À quoi bon vouloir forcer les serrures des raisons d'être ou d'exister dans un monde voué à l'absurde, nous redit l'écrivain qui, dans ses oeuvres, préfère renouveler, en nous, le voeu et l'appétence pour une vie qui se manifeste autrement de façon plus convaincante par la somme des détails et des connivences avec le reste de l'univers qui peuvent se reconnaître en la vie de chacun(e) que par la prétention assez vaine à tendre vers l'ontologique à tout prix. Oubliés, les églises, pasteurs et autres cimetières, puisqu'ils sont bel et bien EN nous et qu'ils n'ont pas tant besoin de se montrer si prompts à prêcher pour de brinquebalantes paroisses. Car ce ne sont pas les 500 jours derniers que nous avons tous passés avec le vrai oscillement lancinant d'une épée de Damoclès au-dessus de nos absences de fêtes, qui nous persuaderont du contraire...

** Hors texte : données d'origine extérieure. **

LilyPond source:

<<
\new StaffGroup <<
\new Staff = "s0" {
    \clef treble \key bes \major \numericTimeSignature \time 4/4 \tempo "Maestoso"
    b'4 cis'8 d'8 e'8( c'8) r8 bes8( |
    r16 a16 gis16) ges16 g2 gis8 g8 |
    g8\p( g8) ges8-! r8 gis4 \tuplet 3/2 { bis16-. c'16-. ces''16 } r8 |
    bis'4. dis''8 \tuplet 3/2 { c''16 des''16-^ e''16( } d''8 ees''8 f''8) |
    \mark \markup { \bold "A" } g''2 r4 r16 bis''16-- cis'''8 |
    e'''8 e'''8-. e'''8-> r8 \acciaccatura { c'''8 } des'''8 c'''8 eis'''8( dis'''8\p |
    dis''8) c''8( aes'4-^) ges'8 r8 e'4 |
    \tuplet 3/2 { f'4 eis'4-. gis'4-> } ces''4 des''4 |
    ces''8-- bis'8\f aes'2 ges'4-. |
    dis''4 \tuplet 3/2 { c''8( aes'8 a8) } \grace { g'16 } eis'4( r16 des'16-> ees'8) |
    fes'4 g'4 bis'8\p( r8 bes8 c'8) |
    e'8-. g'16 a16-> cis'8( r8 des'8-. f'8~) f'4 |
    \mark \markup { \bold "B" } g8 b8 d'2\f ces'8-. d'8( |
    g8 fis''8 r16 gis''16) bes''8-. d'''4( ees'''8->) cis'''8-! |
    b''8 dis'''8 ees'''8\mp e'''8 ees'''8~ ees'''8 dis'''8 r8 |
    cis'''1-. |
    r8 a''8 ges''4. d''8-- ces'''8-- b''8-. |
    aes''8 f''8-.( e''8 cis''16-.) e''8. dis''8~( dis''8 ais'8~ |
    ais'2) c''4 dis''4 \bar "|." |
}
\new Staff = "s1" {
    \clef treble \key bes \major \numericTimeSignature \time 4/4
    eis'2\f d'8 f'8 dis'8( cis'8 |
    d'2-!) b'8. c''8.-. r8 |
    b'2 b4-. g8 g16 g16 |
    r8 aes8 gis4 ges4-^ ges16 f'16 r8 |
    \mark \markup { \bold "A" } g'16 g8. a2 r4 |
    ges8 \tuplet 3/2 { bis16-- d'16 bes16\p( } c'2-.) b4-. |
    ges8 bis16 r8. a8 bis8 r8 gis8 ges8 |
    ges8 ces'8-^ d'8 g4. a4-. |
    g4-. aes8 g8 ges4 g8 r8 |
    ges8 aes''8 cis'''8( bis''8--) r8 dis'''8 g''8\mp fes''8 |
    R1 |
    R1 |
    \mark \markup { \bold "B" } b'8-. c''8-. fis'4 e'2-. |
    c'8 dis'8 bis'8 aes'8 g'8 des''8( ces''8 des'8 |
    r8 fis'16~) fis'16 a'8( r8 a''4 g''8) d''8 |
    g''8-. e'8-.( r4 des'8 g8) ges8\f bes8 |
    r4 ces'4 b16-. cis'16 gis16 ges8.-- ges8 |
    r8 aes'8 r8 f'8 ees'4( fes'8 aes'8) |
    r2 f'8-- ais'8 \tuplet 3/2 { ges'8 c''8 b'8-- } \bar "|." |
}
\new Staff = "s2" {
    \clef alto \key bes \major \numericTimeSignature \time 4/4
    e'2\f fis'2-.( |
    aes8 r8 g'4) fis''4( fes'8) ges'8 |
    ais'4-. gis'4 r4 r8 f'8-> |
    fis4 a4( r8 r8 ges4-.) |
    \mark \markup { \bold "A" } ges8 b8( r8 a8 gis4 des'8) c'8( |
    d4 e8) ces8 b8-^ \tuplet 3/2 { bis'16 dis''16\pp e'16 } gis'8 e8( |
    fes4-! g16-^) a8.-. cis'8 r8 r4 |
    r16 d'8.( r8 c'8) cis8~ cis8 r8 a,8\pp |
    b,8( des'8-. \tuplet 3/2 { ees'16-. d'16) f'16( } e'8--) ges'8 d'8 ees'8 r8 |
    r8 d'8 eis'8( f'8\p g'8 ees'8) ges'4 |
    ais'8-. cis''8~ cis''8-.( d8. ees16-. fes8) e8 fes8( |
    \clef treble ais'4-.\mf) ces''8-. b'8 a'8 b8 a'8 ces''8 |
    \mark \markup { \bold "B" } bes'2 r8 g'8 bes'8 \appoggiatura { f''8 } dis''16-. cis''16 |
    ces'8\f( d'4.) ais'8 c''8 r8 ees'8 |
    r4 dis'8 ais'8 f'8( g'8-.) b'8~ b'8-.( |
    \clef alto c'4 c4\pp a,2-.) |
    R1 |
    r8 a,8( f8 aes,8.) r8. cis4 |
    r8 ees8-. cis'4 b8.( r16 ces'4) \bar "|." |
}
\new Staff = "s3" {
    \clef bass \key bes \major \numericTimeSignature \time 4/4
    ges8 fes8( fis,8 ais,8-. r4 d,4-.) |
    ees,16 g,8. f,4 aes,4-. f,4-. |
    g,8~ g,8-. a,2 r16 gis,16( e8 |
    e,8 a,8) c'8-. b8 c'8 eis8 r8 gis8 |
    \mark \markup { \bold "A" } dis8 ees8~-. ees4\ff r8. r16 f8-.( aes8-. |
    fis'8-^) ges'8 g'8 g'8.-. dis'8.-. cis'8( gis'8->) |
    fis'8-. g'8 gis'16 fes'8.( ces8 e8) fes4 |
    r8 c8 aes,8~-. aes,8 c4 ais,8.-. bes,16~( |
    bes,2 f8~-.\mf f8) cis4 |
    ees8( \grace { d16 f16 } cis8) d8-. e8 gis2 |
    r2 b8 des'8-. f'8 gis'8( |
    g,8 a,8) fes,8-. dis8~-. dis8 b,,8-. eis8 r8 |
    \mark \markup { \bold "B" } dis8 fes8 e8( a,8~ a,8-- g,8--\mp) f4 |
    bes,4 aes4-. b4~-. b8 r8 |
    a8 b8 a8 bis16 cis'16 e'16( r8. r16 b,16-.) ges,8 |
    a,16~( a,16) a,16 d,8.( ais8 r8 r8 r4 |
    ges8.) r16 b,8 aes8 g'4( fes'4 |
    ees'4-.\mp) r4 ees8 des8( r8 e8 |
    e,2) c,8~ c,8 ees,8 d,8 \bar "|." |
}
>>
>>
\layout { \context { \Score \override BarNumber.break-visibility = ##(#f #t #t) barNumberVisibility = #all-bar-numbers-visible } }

Mieux vaut trembler, s'émouvoir avec les vies de Davíð, Sólrún, Jónas, Ágústa, Elísabet ou Kristín, héros malgré eux d'une saga qui planque, à dessein, chez eux, plus ou moins habilement, toute veilléité de déification... : afin qu'ainsi, quoique étrangers à nous-mêmes, ils semblent pourtant nous être déjà décidément familiers.

(1): Sumarljós og svo kemur nóttin, © 2005 Lumière d'été puis vient la nuit, traduit de l'islandais par Eric Boury, © 2020, éditions Grasset

(2): Saga Ástu: Hvert fer maður ef það er engin leið út úr heiminum? (2017) Ásta : où se réfugier quand aucun chemin ne mène hors du monde ?, traduit par Éric Boury, Paris, Éditions Grasset, coll. « En lettres d'ancre », 2018  réédition, © Paris, Gallimard, coll. « Folio », 2019.

(3)Himnaríki og helvíti (2007) - Prix Critiques Libres 2013 dans la catégorie Roman traduit Entre ciel et terre, traduit par Éric Boury, © Paris, Gallimard, coll. « Du monde entier », 2010, réédition, © Paris, Gallimard, coll. « Folio ».